UW News

October 1, 2009

‘Wondrous Cold’: Smithsonian exhibit on Antarctica visits Burke; UW Antarctic research also featured


What’s it like to live and work in Antarctica, the world’s coldest, windiest, driest and most remote continent on Earth? A new traveling exhibit coming to the Burke Museum called Wondrous Cold: An Antarctic Journey explores the question through the dramatic, large-format photography of Joan Myers, who spent more than a year on the frigid continent.


The exhibit will be supplemented by information about the UW’s own extensive research efforts in Antarctica. Research led by the UW’s Christian Sidor, associate professor of biology and the Burke’s curator for vertebrate paleontology, has led to the discovery of a previously unknown species — an amphibious predator distantly related to modern salamanders and frogs but 15 feet long — as well as burrows created by early vertebrates in the Early Triassic epoch, which was about 245 million years ago.


Wondrous Cold will feature 50 striking photographs by Myers — color and black and white scenes of wildlife, people and the extraordinary panorama of the Arctic wilderness. Also seen are dramatic shots of the abandoned huts of early explorers Robert Falcon Scott and Ernest Shackleton. Some of the shots were taken in environments as cold as -60 degrees Fahrenheit.


The exhibit will open Saturday, Oct. 3, at the museum with a special day of activities including talks by Sidor, Eric Steig, UW professor of Earth and space sciences; and by Thomas Tobin, a UW graduate student. The exhibit will remain up through Nov. 29.


Wondrous Cold was developed by the Smithsonian Institution’s Traveling Exhibition Service. The project came from a 2002 Artists and Writers grant Myers received from the National Science Foundation to photograph at McMurdo Station, surrounding field stations, historic locations and the South Pole during the 2002-2003 austral summer, a five-month period between November and March.


“I have seen part of the planet that few have seen, and I have had the time to walk and photograph and feel our world without its veneer of human activity,” Myers wrote about the exhibit on her Web site. “Antarctica cannot be tamed.”


The exhibit began its life at the Smithsonian National; Museum of Natural History in Washington, D.C., where it ran from May to July of 2006 before embarking on a 15-city tour that will last through the spring of 2010.


Wondrous Cold’s opening day, Oct. 3, will feature special events and lectures. Here’s the day’s agenda:


  • 10:30 a.m.: Christian Sidor will discuss the two expeditions he undertook to Antarctica, where he collected 245-million-year-old fossils that are now part of the Burke’s collection.
  • 11:30 a.m.: Cheryl Leonard, a composer, spent a month last winter visiting Palmer Station, one of three U.S. research stations in Antarctica, on a National Science Foundation Antarctic Artists and Writers grant. During her month on the ice she searched out and recorded natural soundscapes. Leonard will share stories, photos and unique audio recordings of wind, ice, birds and animals from her adventures at Palmer Station.
  • 1 p.m.: Eric Steig, UW professor of Earth and space sciences and director of the Quaternary Research Center, will discuss what ice records reveal about long-term Antarctic climate change.
  • 2 p.m.: Thomas Tobin, a second-year UW graduate student in Earth and space sciences and astrobiology, will discuss his field work traveling to Antarctica by boat to explore the Cretaceous Tertiary mass extinction that occurred there 65 mission years ago.
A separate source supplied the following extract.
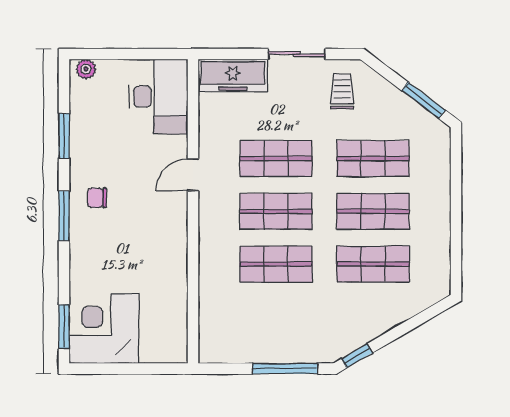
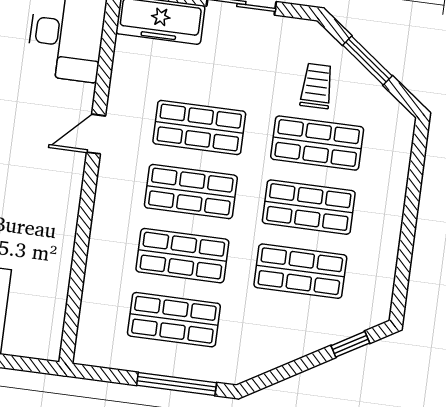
trolley: (342, 91) -> (317, 86), moved
window: (424, 100) -> (367, 60), moved
shop shelf: (276, 317) -> (174, 320), added
window: (357, 356) -> (350, 344), moved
Two other events also have been scheduled in relation to Wondrous Cold:


  • Sunday, Oct. 18: Ice Age Archaeology. Join Burke archaeologists and other specialists for a day of exhibits and talks on what life was like during the coldest time the state has ever known. Get the inside scoop on human life 12,000 years ago. Try your hand at the ancient skill of attaching a spear point to a shaft. See and touch fossils of the giant animals who shared the earth with people during a time when the environment was radically different.
  • Thursday, Nov. 12: Jurassic Dinosaurs from Antarctica. William Hammer or Augustana College in Rock Island, Ill., has led six expeditions to Antarctica. Press notes for Hammer’s lecture at the Burke, state he will discuss, “Jurassic dinosaurs, scavenging theropods, a new sauropodomorph, a “beaver-like” tritylodont (and) a pterosaur or flying reptile, as well as other Jurassic finds from his over 30 years of research into the secrets of Antarctica.”